_Text passage_
————————

# 7 yr rtg update



## m_class2g (Apr 21, 2010)

getting old!


----------



## pisces (Apr 22, 2010)

very nice rtg!
mine just 2 ye old


----------



## BostonBob (Apr 24, 2010)

m_class2g said:


> getting old!


My uncle used to say that getting old is a helluva lot better than the alternative.


----------



## BigPete (Apr 22, 2010)

wow what a beauty!! Looks super healthy!


----------



## JUICE (Jan 4, 2020)

Ive seen this aro many times , just a BEAST !! , great fish [email protected]!


----------



## Kenta (Apr 28, 2010)

I remember seeing this fish at the LFS when it was a baby!

Turned out SOLID.


----------



## hondas3000 (Apr 22, 2010)

picture really doesn't show the big fish. It is a real monster in person, scale and gold shine is nice. Do you know if its male or female Mike? Many said small head is female and this one look small head but body is like male, massive and thick.


----------



## Peterchow (Apr 21, 2010)

m_class2g said:


> getting old!


I have seen this monster in person a few times. Very strong and nice color.
Mike, you need to build a 400G for this loyal monster.

Thanks for sharing !!!!


----------



## m_class2g (Apr 21, 2010)

thanks guys. yea for those of you guys who followed his growth, hes still about the same length but has really bulked up. i should take a top view pic one of these days to show how thick he is from the top. 

although its been 7 years, he still has his baby face on unlike a lot of older aros out there. i think hes got many more years to come! still the king of the tank and still bullies everyone lol.


----------



## L!$A (Apr 21, 2010)

Nice rtg!
He ages quite well  lol


----------



## King-eL (Apr 21, 2010)

Nice! Can't wait for my RTG to get that big too. A true monster arowana!!!


----------



## m_class2g (Apr 21, 2010)

king el. any updates on that albino rtg you had? that was one of a kind here in vancity.


----------



## jkam (Apr 21, 2010)

how big is that aro?


----------



## kookus (Apr 23, 2010)

your RTG is a beast....


----------



## clutch (Apr 25, 2010)

sweet aro!!! wish i kept my rtg


----------



## m_class2g (Apr 21, 2010)

yea aros are nice! basically what brought me into this crazy hobby lol.


----------



## King-eL (Apr 21, 2010)

m_class2g said:


> king el. any updates on that albino rtg you had? that was one of a kind here in vancity.


I no longer have that aro. My uncle in Calgary is now taking care of it. I'll ask him to take pics. Last time I saw it, it's not pink anymore but white with red eyes. It lost the barbels that's why I let it go. Don't like keeping aros without barbels doesn't matter how expensive or rare it is. Aros perfect barbels are what matters to me. Don't care about PLJ or DE as they are easily can be fix. Barbels is 50-50 chance only. Might do an order from Unoaquatics again if I can save up.


----------

————————

_Extracted data entries_
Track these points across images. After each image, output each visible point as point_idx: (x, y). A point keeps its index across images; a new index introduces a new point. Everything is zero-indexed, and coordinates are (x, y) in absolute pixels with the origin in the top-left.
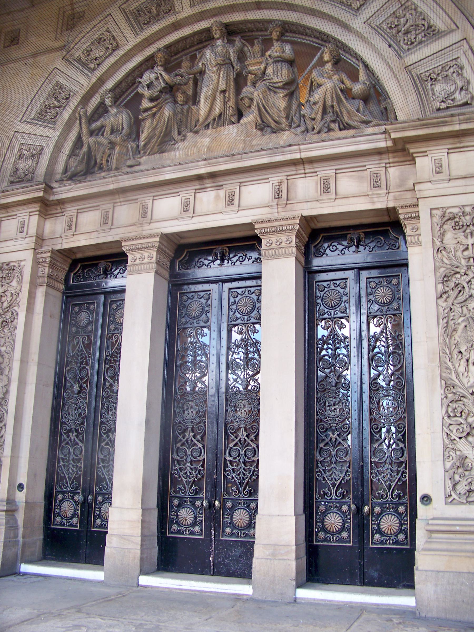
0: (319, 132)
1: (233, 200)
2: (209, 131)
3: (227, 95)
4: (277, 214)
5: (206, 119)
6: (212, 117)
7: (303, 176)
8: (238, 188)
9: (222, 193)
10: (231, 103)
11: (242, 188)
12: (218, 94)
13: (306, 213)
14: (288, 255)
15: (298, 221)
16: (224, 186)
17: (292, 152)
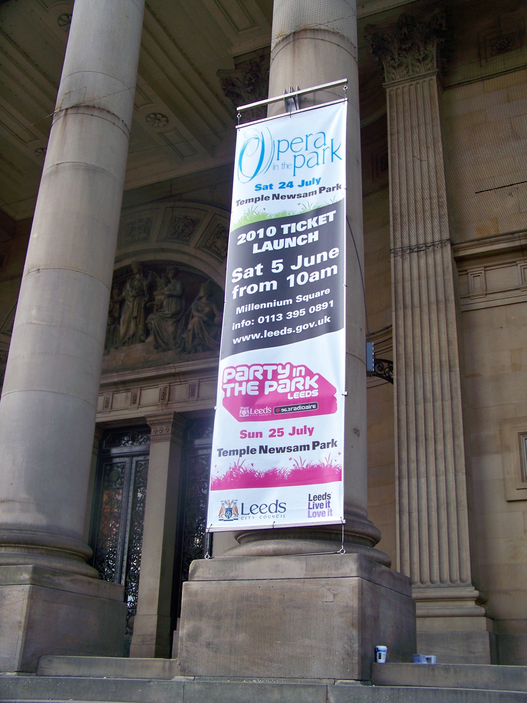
0: (189, 353)
1: (136, 400)
2: (125, 348)
3: (138, 320)
4: (161, 411)
5: (124, 338)
6: (127, 337)
7: (179, 383)
8: (139, 391)
9: (129, 394)
10: (141, 326)
11: (143, 391)
12: (132, 320)
13: (178, 410)
14: (165, 440)
15: (172, 416)
16: (131, 390)
17: (170, 368)
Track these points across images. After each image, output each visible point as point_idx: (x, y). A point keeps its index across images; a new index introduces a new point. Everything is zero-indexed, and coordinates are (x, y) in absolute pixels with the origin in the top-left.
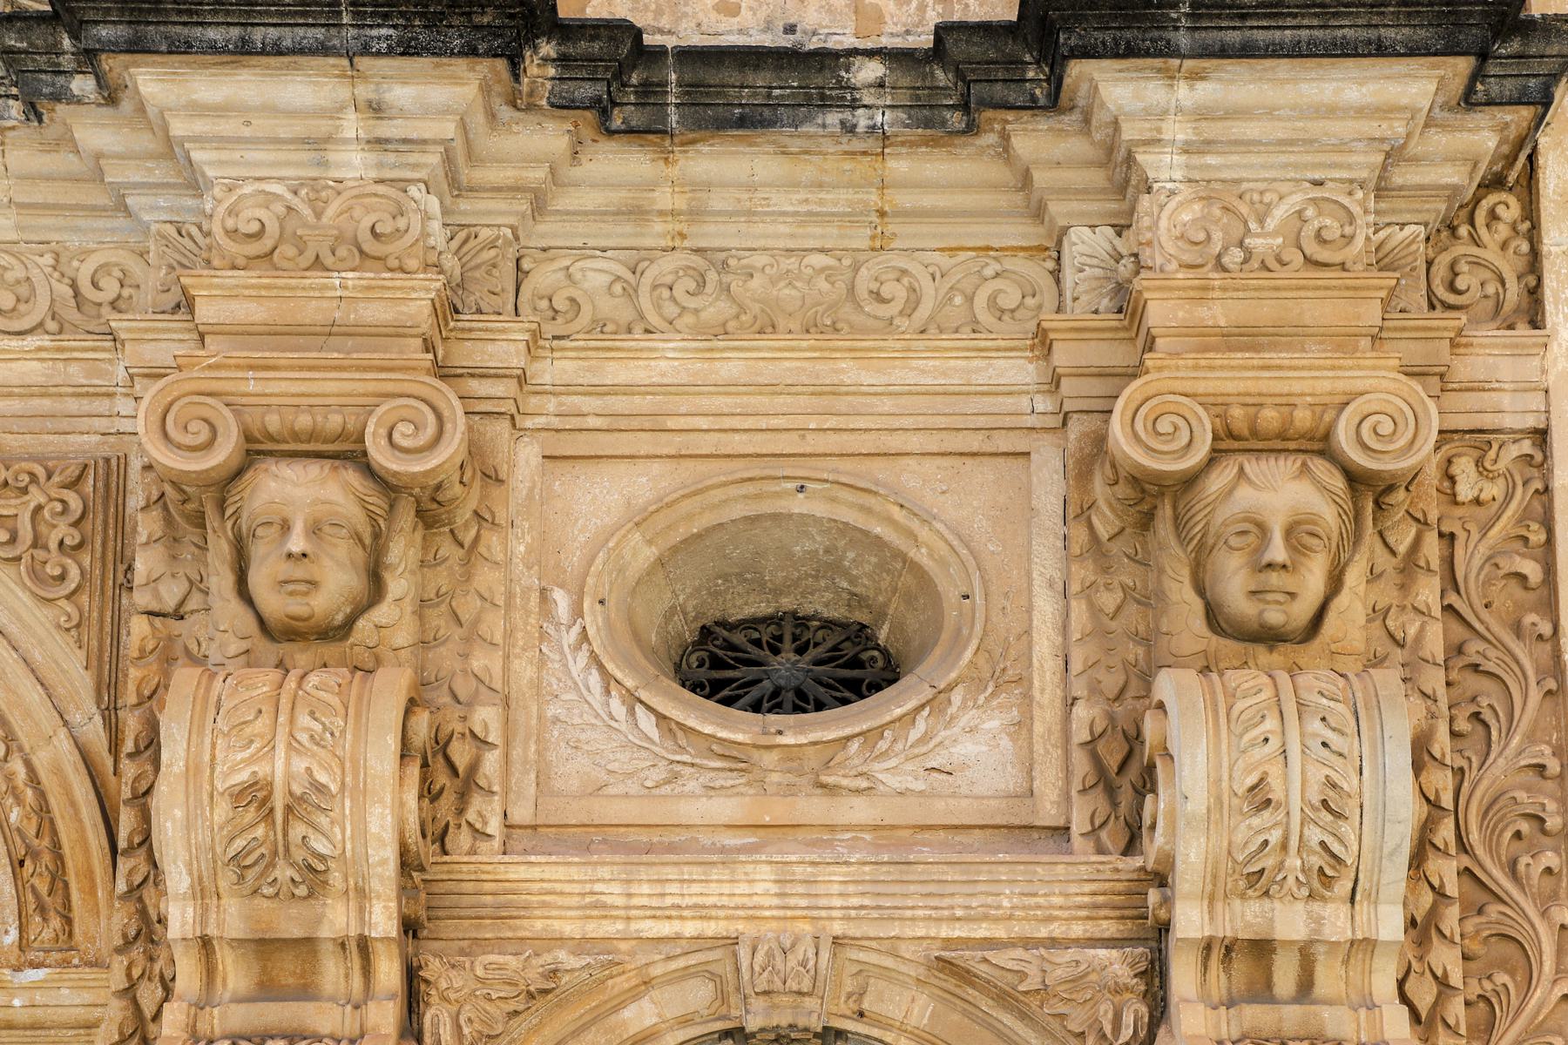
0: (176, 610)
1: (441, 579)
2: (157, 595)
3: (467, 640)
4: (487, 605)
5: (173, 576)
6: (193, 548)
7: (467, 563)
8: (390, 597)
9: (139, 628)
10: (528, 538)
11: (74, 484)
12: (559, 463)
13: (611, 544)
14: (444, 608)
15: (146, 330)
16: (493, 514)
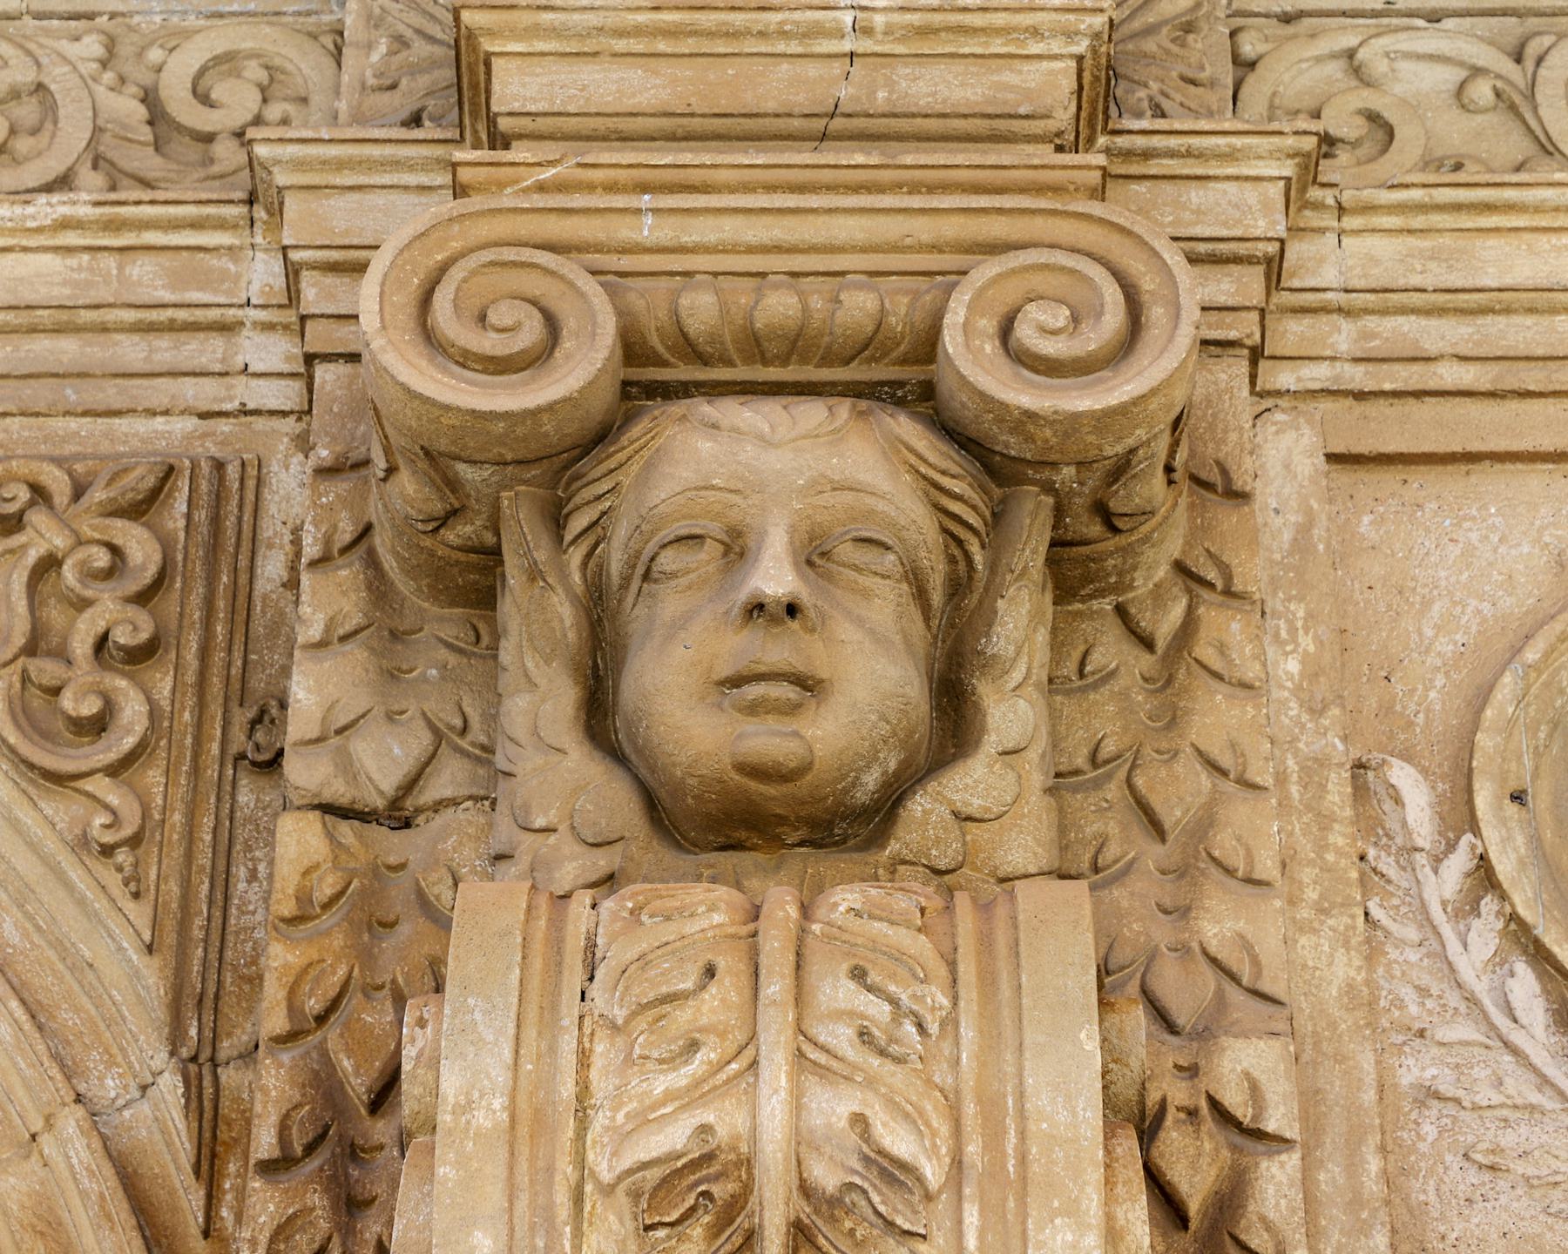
0: (395, 803)
1: (1104, 722)
2: (347, 766)
3: (1180, 872)
4: (1229, 786)
5: (391, 717)
6: (443, 653)
7: (1164, 682)
8: (991, 743)
9: (299, 843)
10: (1307, 643)
11: (140, 508)
12: (1363, 475)
13: (1531, 655)
14: (1114, 790)
15: (341, 165)
16: (1226, 571)
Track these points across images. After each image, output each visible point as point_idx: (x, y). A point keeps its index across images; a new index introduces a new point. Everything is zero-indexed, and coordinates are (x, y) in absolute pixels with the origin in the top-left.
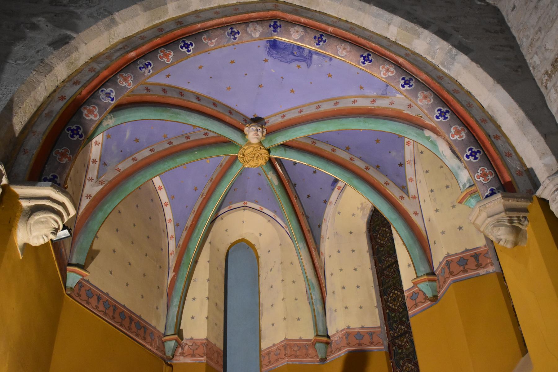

————————

_The tasks_
- 1) Decide whether each statement agrees with the arowana thread, answering yes or no and quoting the deciding words: (a) King-eL still keeps the albino RTG himself. (b) m_class2g says the fish is about the same length but has become much thicker. (c) Peterchow says a 400G tank should be built for the fish.
- 2) Please turn the paragraph of the arowana thread that begins "I no longer have that aro." into a short list that keeps its main facts.
- 3) In the arowana thread, what city does King-eL's uncle, who now keeps the albino aro, live in?

_Solutions to the problems_
- 1)
(a) No: "I no longer have that aro. My uncle in Calgary is now taking care of it."
(b) Yes: "hes still about the same length but has really bulked up"
(c) Yes: "Mike, you need to build a 400G for this loyal monster."

- 2)
- King-eL no longer has the albino aro; his uncle in Calgary now takes care of it.
- He will ask his uncle to take pictures.
- When he last saw it, it was no longer pink but white with red eyes.
- He let it go because it lost its barbels.
- He doesn't like keeping aros without barbels, however expensive or rare they are. Perfect barbels are what matter to him.
- He doesn't care about PLJ or DE because they can easily be fixed. Barbels are only a 50-50 chance.
- He might order from Unoaquatics again if he can save up.

- 3) Calgary.